Search code examples
multithreadingfile-iofilesystemsnfsdistributed-filesystem

Writing files locally vs. remote file system?


My question is about remote files systems on Windows.

Suppose you have workstation X which has access to files systems on the network - say - \\ServerY\MYDir\.

Imagine a scenario that you have two simultaneous threads on X.

  1. Thread 1 is writing a file to local hard drive directory in X - C:\MYDir\.
  2. Thread 2 is writing to the remote file in \\ServerY\MYDir\.

I want to know are these two IO operations actually independent, i.e is thread 1 only using hard disk controller of X and thread 2 only using the network and passing all data to Server on the wire, where is is actually written to the hard drive on serverY.

Or

Is thread 2 also making some local cache data in X (and hence using the hard disk controller on X). In this case the IO operations of thread 2 may interfere in operation of thread1 which may lead to possible performance loss.

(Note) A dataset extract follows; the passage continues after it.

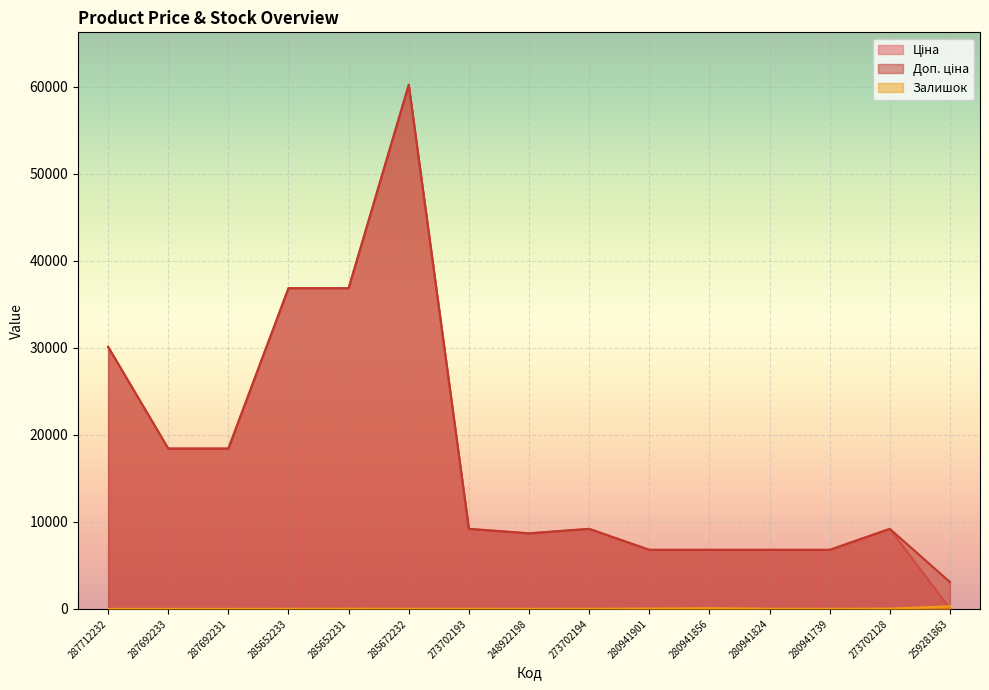

What are all the series names shown in the legend?

Ціна, Доп. ціна, Залишок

Basically - will there be any gain in doing writes on a local file and that on a remote file in parallel?

My question is specific to remote file system supported by windows like Microsoft Networks or NFS


Solution

  • Typically Thread2 will not cache the writes locally and the two threads are independent. So generally, yes you will see performance benefits from accessing both files simultaneously.

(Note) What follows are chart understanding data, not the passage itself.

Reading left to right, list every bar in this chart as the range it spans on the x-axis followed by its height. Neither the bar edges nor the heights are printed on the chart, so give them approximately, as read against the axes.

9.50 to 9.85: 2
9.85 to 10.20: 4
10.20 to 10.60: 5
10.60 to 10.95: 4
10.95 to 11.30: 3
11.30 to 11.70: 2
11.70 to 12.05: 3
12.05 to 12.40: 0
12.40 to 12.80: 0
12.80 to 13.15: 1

    You will also usually see performance benefits from accessing two local files that are on different disks - even if they are on the same controller.

    You can often see performance benefits even if the files are on the same disk because this allows you to keep the disk busy - but to avoid thrashing the head around you need to do IO in large blocks. If the local drive is flash then there is no seek time, so having multiple threads reading/writing to it doesn't reduce performance like it can on a hard drive.

    A couple of things that can affect this: 1: Windows supports "offline files" where the client is allowed to cache files of a remote file system, both read and write on a local drive. It used to be that when the client would only use the local cache when offline. I don't know if Win8 changes this.

    2: "\ServerY" might actually refer to the local machine.